Это прекрасно выразил Данте в следующих трех строках:
... I mi son un che, guando
Amore spira, noto ed in quel modo
Che detta dento vo significando.
(Вдохновляемый любовью, я говорю то,
что она подсказывает мне.)
Наполеон говорил, что исход битв зависит от одного мгновения, от одной мысли, временно остававшейся бездеятельной; при наступлении благоприятного момента она вспыхивает, подобно искре, и в результате является победа (Моро).
Бауэр говорит, что лучшие стихотворения Ку были продиктованы им в состоянии, близком к умопомешательству. В те минуты, когда с уст его слетали эти чудные строфы, он был не способен рассуждать даже о самых простых вещах.
Фосколо сознается в своем Epistolario, лучшем произведении этого великого ума, что творческая способность писателя обусловливается особым родом умственного возбуждения (лихорадки), которое нельзя вызвать по своему произволу.
"Я пишу свои письма, -- говорит он, -- не для отечест-ва и не ради славы, но для того внутреннего наслаждения, какое доставляет нам упражнение наших способностей".
Беттинелли называет поэтическое творчество сном с открытыми глазами, без потери сознания, и это, пожалуй, справедливо, так как многие поэты диктовали свои стихи в состоянии, похожем на, сон.
Гете тоже говорит, что для поэта необходимо известное мозговое раздражение и что он сам сочинял многие из своих песен, находясь как бы в припадке сомнамбулизма.
Клопшток сознается, что, когда он писал свою поэму, вдохновение часто являлось к нему во время сна.
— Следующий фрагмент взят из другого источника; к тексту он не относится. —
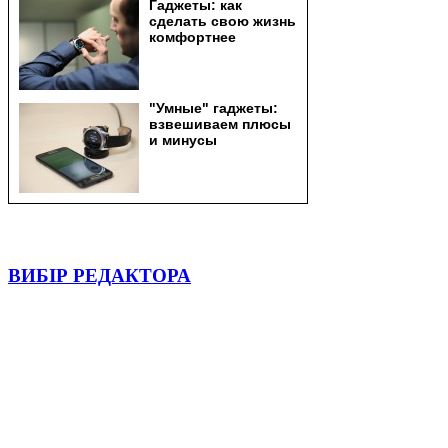
ВИБІР РЕДАКТОРА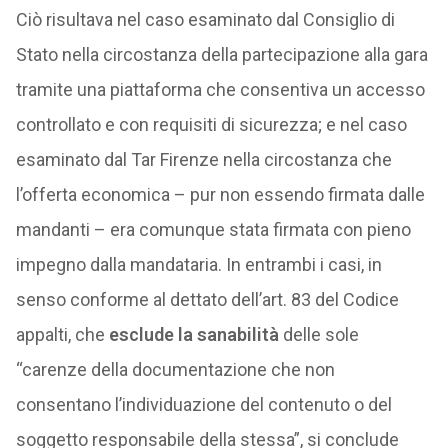
Ciò risultava nel caso esaminato dal Consiglio di
Stato nella circostanza della partecipazione alla gara
tramite una piattaforma che consentiva un accesso
controllato e con requisiti di sicurezza; e nel caso
esaminato dal Tar Firenze nella circostanza che
l’offerta economica – pur non essendo firmata dalle
mandanti – era comunque stata firmata con pieno
impegno dalla mandataria. In entrambi i casi, in
senso conforme al dettato dell’art. 83 del Codice
appalti, che
esclude la sanabilità
delle sole
“carenze della documentazione che non
consentano l’individuazione del contenuto o del
soggetto responsabile della stessa”, si conclude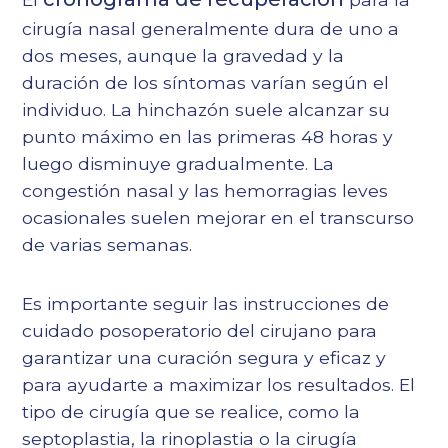
cirugía nasal generalmente dura de uno a
dos meses, aunque la gravedad y la
duración de los síntomas varían según el
individuo. La hinchazón suele alcanzar su
punto máximo en las primeras 48 horas y
luego disminuye gradualmente. La
congestión nasal y las hemorragias leves
ocasionales suelen mejorar en el transcurso
de varias semanas.
Es importante seguir las instrucciones de
cuidado posoperatorio del cirujano para
garantizar una curación segura y eficaz y
para ayudarte a maximizar los resultados. El
tipo de cirugía que se realice, como la
septoplastia, la rinoplastia o la cirugía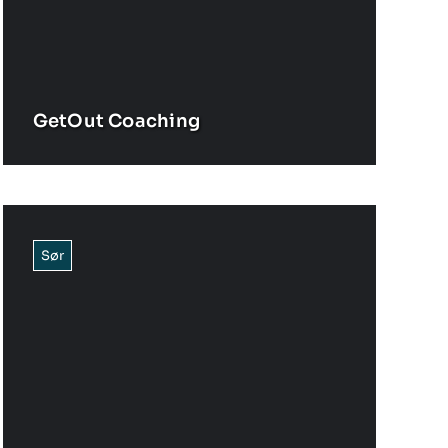
GetOut Coaching
Sør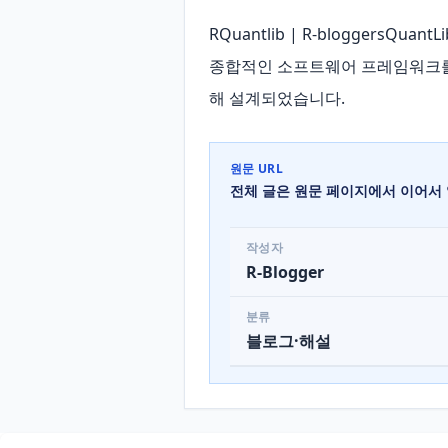
RQuantlib | R-blogger
종합적인 소프트웨어 프레임워크를 제공
해 설계되었습니다.
원문 URL
전체 글은 원문 페이지에서 이어서 
작성자
R-Blogger
분류
블로그·해설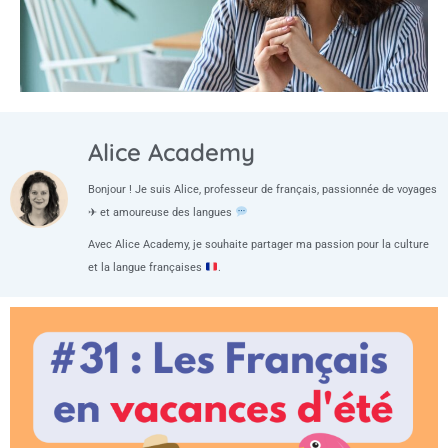
Alice Academy
Bonjour ! Je suis Alice, professeur de français, passionnée de voyages
✈ et amoureuse des langues
Avec Alice Academy, je souhaite partager ma passion pour la culture
et la langue françaises
.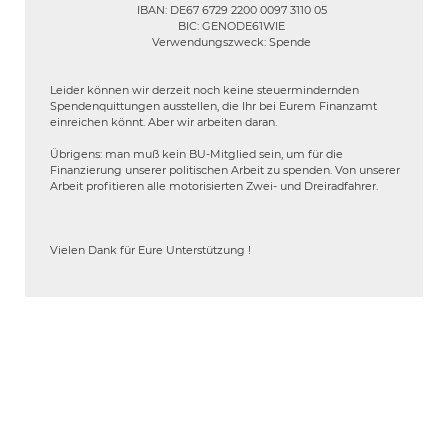
IBAN: DE67 6729 2200 0097 3110 05
BIC: GENODE61WIE
Verwendungszweck: Spende
Leider können wir derzeit noch keine steuermindernden
Spendenquittungen ausstellen, die Ihr bei Eurem Finanzamt
einreichen könnt. Aber wir arbeiten daran.
Übrigens: man muß kein BU-Mitglied sein, um für die
Finanzierung unserer politischen Arbeit zu spenden. Von unserer
Arbeit profitieren alle motorisierten Zwei- und Dreiradfahrer.
Vielen Dank für Eure Unterstützung !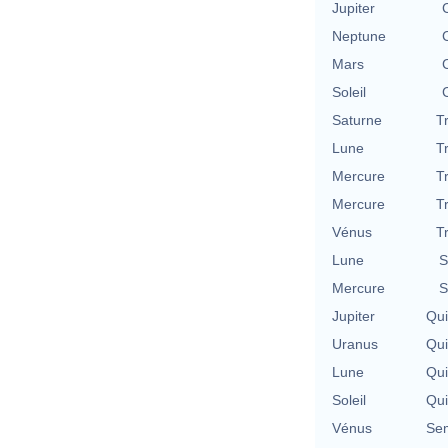
Jupiter
Neptune
Mars
Soleil
Saturne
T
Lune
T
Mercure
T
Mercure
T
Vénus
T
Lune
S
Mercure
S
Jupiter
Qu
Uranus
Qu
Lune
Qu
Soleil
Qu
Vénus
Se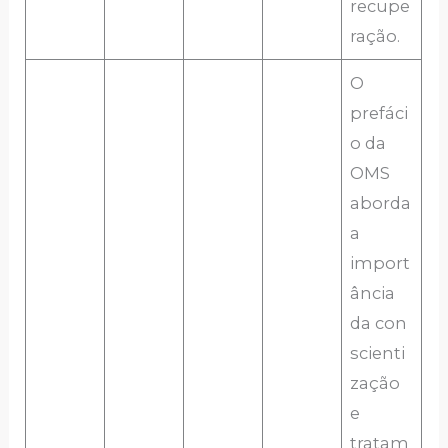
recupe
ração.
O
prefáci
o da
OMS
aborda
a
import
ância
da con
scienti
zação
e
tratam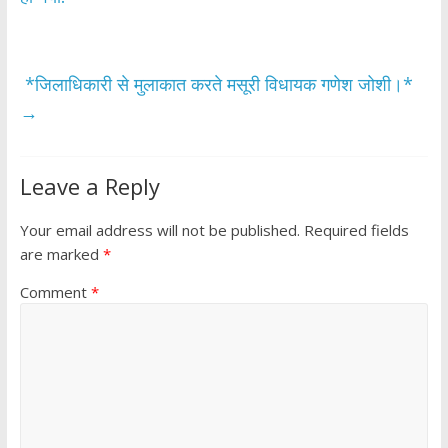
o
A
o
p
k
p
*जिलाधिकारी से मुलाकात करते मसूरी विधायक गणेश जोशी।*
→
Leave a Reply
Your email address will not be published.
Required fields
are marked
*
Comment
*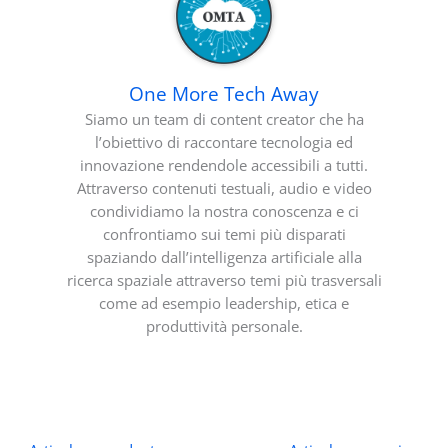
One More Tech Away
Siamo un team di content creator che ha
l’obiettivo di raccontare tecnologia ed
innovazione rendendole accessibili a tutti.
Attraverso contenuti testuali, audio e video
condividiamo la nostra conoscenza e ci
confrontiamo sui temi più disparati
spaziando dall’intelligenza artificiale alla
ricerca spaziale attraverso temi più trasversali
come ad esempio leadership, etica e
produttività personale.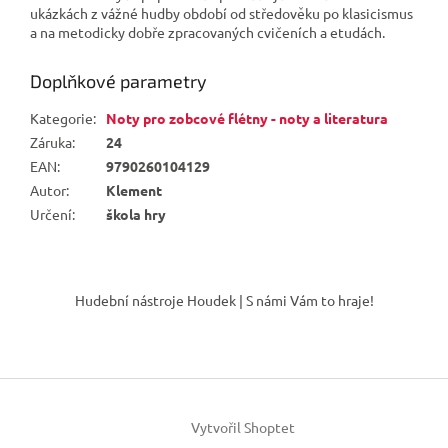
ukázkách z vážné hudby období od středověku po klasicismus
a na metodicky dobře zpracovaných cvičeních a etudách.
Doplňkové parametry
Kategorie
:
Noty pro zobcové flétny - noty a literatura
Záruka
:
24
EAN
:
9790260104129
Autor
:
Klement
Určení
:
škola hry
Z
á
Hudební nástroje Houdek | S námi Vám to hraje!
p
a
t
í
Vytvořil Shoptet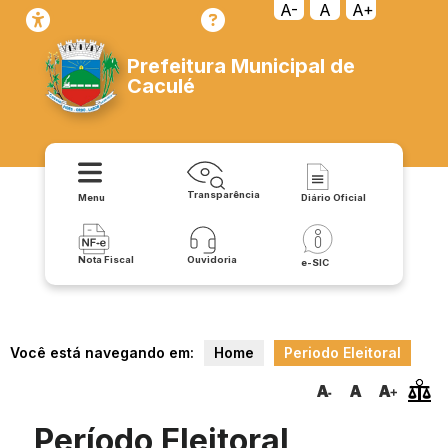
A-
A
A+
Prefeitura Municipal de
Caculé
Transparência
Menu
Diário Oficial
Nota Fiscal
Ouvidoria
e-SIC
Você está navegando em:
Home
Periodo Eleitoral
Período Eleitoral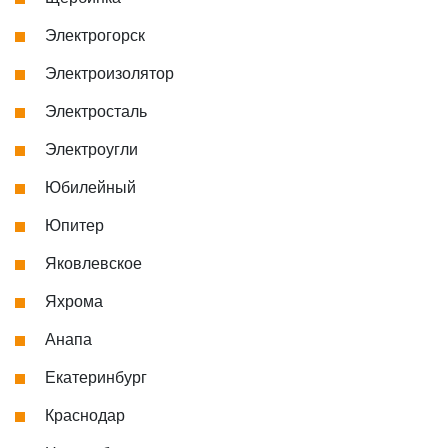
Электрогорск
Электроизолятор
Электросталь
Электроугли
Юбилейный
Юпитер
Яковлевское
Яхрома
Анапа
Екатеринбург
Краснодар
Во сне Вольтер задумал одну из песен Генриады, Сарди-ни -- теорию игры на флажолете, а Секендорф -- свою прелестную песню о Фантазии. Ньютон и Кардано во сне разрешали математические задачи.
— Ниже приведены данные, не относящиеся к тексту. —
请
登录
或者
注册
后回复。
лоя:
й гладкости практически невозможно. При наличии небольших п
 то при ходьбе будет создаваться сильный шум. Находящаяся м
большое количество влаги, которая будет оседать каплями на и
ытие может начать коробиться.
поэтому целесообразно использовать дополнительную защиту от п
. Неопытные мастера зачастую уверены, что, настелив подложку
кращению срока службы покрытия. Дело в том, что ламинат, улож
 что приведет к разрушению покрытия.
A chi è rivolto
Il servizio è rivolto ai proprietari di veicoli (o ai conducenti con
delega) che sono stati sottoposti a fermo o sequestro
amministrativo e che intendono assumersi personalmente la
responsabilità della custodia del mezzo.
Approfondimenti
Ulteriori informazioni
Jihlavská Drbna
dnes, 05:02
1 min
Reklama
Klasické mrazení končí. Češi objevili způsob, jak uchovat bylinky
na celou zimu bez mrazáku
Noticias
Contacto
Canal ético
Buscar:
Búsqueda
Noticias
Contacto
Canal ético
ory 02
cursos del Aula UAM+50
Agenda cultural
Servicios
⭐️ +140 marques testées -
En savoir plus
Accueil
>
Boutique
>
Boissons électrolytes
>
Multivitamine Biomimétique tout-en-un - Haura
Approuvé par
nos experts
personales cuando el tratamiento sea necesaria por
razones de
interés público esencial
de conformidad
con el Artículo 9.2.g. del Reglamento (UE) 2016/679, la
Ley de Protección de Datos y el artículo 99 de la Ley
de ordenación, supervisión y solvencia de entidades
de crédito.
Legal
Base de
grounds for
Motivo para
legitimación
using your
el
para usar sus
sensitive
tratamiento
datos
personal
Муратори во сне составил пентаметр на латинском языке много лет спустя после того, как перестал писать стихи. Говорят, что во время сна Лафонтен сочинил басню "Два голубя", а Кондильяк закончил лекцию, начатую накануне.
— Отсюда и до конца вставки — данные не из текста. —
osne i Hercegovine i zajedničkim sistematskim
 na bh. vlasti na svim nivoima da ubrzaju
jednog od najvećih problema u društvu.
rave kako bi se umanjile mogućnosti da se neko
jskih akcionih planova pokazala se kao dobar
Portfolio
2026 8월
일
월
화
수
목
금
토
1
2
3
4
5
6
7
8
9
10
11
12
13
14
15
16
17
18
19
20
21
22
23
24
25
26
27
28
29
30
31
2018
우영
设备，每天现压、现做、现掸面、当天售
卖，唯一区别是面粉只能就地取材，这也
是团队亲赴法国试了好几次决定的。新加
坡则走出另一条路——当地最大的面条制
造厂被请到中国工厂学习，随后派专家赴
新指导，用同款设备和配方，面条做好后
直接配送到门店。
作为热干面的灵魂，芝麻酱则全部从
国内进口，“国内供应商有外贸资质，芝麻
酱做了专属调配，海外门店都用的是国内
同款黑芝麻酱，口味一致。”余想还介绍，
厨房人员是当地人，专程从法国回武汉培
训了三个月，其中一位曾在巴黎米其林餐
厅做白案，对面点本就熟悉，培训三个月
"Кубла" Кольриджа и "Фантазия" Гольде были сочинены во сне.
Моцарт сознавался, что музыкальные идеи являются у него невольно, подобно сновидениям, а Гофман часто говорил своим друзьям: "Я работаю, сидя за фортепьяно с закрытыми глазами, и воспроизвожу то, что подсказывает мне кто-то со стороны".
Лагранж замечал у себя неправильное биение пульса, когда писал, у Альфьери же в это время темнело в глазах.
Ламартин часто говорил: "Не я сам думаю, но мои мысли думают за меня".
Альфьери, называвший себя барометром -- до такой степени изменялись его творческие способности смотря по времени года, -- с наступлением сентября не мог противиться овладевавшему им невольному побуждению, до того сильному, что он должен был уступить и написал шесть комедий. На одном из своих сонетов он собственноручно сделал такую надпись: "Случайный. Я не хотел его писать". Это преобладание бессознательного в творчестве гениальных людей замечено было еще в древности.